Restricted stock units (RSUs) are a kind of executive equity compensation that is stock-based. RSUs are restricted during what is defined as the vesting period. The vesting period may last several years. During which RSUs cannot be sold. RSUs give employees interest in the company stock. However, there is no real tangible value in RSUs until vesting is complete. Once vested, RSUs are assigned fair market value and are considered income. Once the employee receives the remaining shares after income taxes are paid, they can decide what to do with them.
In the past, stock options have been a more popular choice among companies, but with various scandals and tax issues within companies in the mid-2000s, companies have been considering other kinds of stock rewards for their executives.
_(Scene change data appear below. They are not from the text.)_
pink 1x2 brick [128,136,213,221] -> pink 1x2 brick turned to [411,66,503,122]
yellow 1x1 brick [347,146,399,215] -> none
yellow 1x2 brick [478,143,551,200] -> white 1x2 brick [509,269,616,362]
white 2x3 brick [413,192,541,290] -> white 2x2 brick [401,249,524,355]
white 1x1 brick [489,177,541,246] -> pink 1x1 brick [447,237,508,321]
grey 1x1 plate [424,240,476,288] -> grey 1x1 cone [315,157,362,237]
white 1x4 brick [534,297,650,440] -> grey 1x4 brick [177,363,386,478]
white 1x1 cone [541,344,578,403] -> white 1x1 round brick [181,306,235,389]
RSUs previously tended to be reserved for key executive positions and began to make their way into compensation packages for all employees. RSUs give executives and other employees an incentive to stay with a company for an extended period, thus helping with employee retention and performance.
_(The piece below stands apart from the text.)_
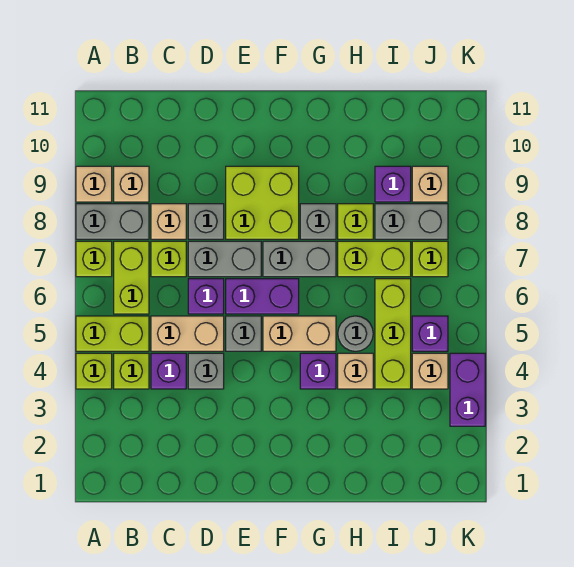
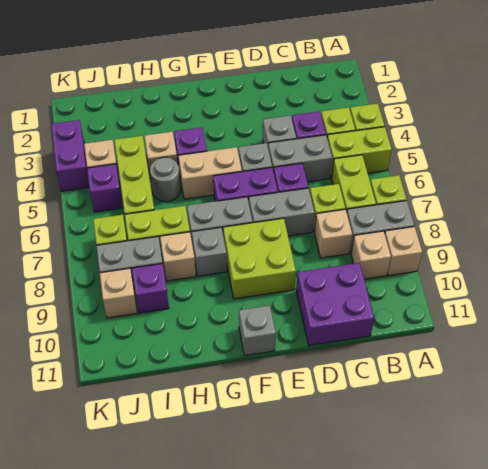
tan 1x2 brick [151,316,224,351] -> grey 1x2 brick [268,135,332,182]
none -> purple 2x2 brick [296,263,374,346]
grey 1x1 brick [188,204,224,239] -> grey 1x1 brick moved to [239,305,276,355]
lime 1x1 brick [338,204,373,239] -> tan 1x1 brick [160,232,196,281]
Stock appreciation rights are a kind of executive equity compensation linked to the company’s stock price within a given period. Stock appreciation rights give employees the right to the cash equivalent of a stock’s gains in price in a predetermined time interval. Employers will almost always pay this kind of bonus in cash. Yet, some companies will choose to pay these bonuses in shares. In many cases, executives can exercise stock appreciation rights once they are vested.
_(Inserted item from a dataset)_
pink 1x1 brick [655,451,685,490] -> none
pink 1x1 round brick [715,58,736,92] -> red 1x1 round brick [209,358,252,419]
Deferred compensation is a part of an executive’s compensation or wages that are set aside to be paid out to them later. In many cases, taxes are deferred until it is paid out. A deferred compensation plan is beneficial when one can reduce present and future taxes by deferring income. The withheld amount of income is paid out to the executive at the specified date, usually at retirement. Deferred compensation plans are incentives offered by employers typically to hold on to or retain key employees and executives. Deferred compensation can be qualified or non-qualified. Deferred compensation benefits depend upon the individual’s tax situation. A deferred compensation plan is most beneficial when you can reduce present and future tax rates by deferring your income.
Pre-IPO placements occur when IPO underwriters make stocks available to selected investors at a discount ahead of time. These usually happen immediately before the IPO. Stock options can be provided to executives who can resell their shares, subject to specific restrictions.
Concentrated stock positions occur when investors own a share of a stock or another kind of security, which represents a large percentage of their overall portfolio. The investor’s wealth becomes concentrated in a single position.